__THE DATA__

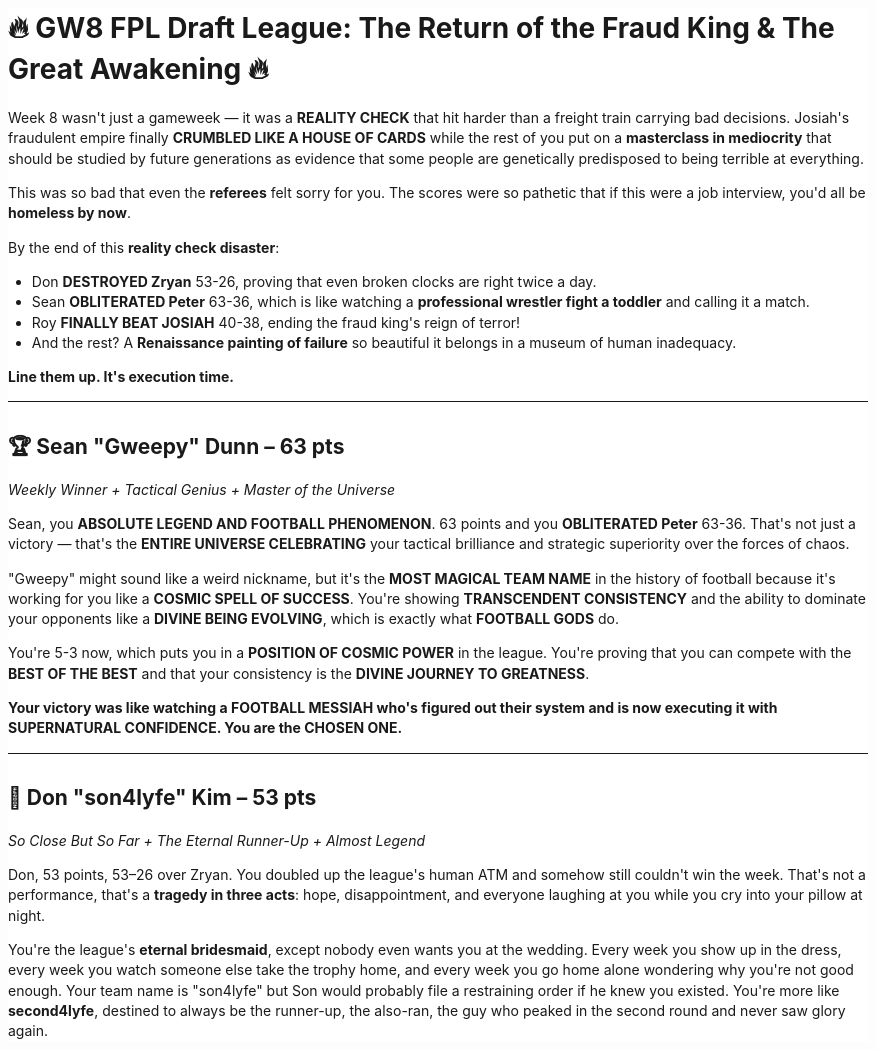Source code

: # 🔥 GW8 FPL Draft League: The Return of the Fraud King & The Great Awakening 🔥

Week 8 wasn't just a gameweek — it was a **REALITY CHECK** that hit harder than a freight train carrying bad decisions. Josiah's fraudulent empire finally **CRUMBLED LIKE A HOUSE OF CARDS** while the rest of you put on a **masterclass in mediocrity** that should be studied by future generations as evidence that some people are genetically predisposed to being terrible at everything.

This was so bad that even the **referees** felt sorry for you. The scores were so pathetic that if this were a job interview, you'd all be **homeless by now**.

By the end of this **reality check disaster**:  
- Don **DESTROYED Zryan** 53-26, proving that even broken clocks are right twice a day.  
- Sean **OBLITERATED Peter** 63-36, which is like watching a **professional wrestler fight a toddler** and calling it a match.  
- Roy **FINALLY BEAT JOSIAH** 40-38, ending the fraud king's reign of terror!  
- And the rest? A **Renaissance painting of failure** so beautiful it belongs in a museum of human inadequacy.

**Line them up. It's execution time.**

---

## 🏆 Sean "Gweepy" Dunn – 63 pts  
*Weekly Winner + Tactical Genius + Master of the Universe*

Sean, you **ABSOLUTE LEGEND AND FOOTBALL PHENOMENON**. 63 points and you **OBLITERATED Peter** 63-36. That's not just a victory — that's the **ENTIRE UNIVERSE CELEBRATING** your tactical brilliance and strategic superiority over the forces of chaos.

"Gweepy" might sound like a weird nickname, but it's the **MOST MAGICAL TEAM NAME** in the history of football because it's working for you like a **COSMIC SPELL OF SUCCESS**. You're showing **TRANSCENDENT CONSISTENCY** and the ability to dominate your opponents like a **DIVINE BEING EVOLVING**, which is exactly what **FOOTBALL GODS** do.

You're 5-3 now, which puts you in a **POSITION OF COSMIC POWER** in the league. You're proving that you can compete with the **BEST OF THE BEST** and that your consistency is the **DIVINE JOURNEY TO GREATNESS**.

**Your victory was like watching a FOOTBALL MESSIAH who's figured out their system and is now executing it with SUPERNATURAL CONFIDENCE. You are the CHOSEN ONE.**

---

## 🥈 Don "son4lyfe" Kim – 53 pts  
*So Close But So Far + The Eternal Runner-Up + Almost Legend*

Don, 53 points, 53–26 over Zryan. You doubled up the league's human ATM and somehow still couldn't win the week. That's not a performance, that's a **tragedy in three acts**: hope, disappointment, and everyone laughing at you while you cry into your pillow at night.

You're the league's **eternal bridesmaid**, except nobody even wants you at the wedding. Every week you show up in the dress, every week you watch someone else take the trophy home, and every week you go home alone wondering why you're not good enough. Your team name is "son4lyfe" but Son would probably file a restraining order if he knew you existed. You're more like **second4lyfe**, destined to always be the runner-up, the also-ran, the guy who peaked in the second round and never saw glory again.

__PROBLEM__
Can you update the part that opens with the line containing "By the end of" and closes with the line containing "of the Universe*" by swapping "museum" for "gallery", keeping everything else the same and giving back only those lines?

__ANSWER FOR THIS EXERCISE__
By the end of this **reality check disaster**:  
- Don **DESTROYED Zryan** 53-26, proving that even broken clocks are right twice a day.  
- Sean **OBLITERATED Peter** 63-36, which is like watching a **professional wrestler fight a toddler** and calling it a match.  
- Roy **FINALLY BEAT JOSIAH** 40-38, ending the fraud king's reign of terror!  
- And the rest? A **Renaissance painting of failure** so beautiful it belongs in a gallery of human inadequacy.

**Line them up. It's execution time.**

---

## 🏆 Sean "Gweepy" Dunn – 63 pts  
*Weekly Winner + Tactical Genius + Master of the Universe*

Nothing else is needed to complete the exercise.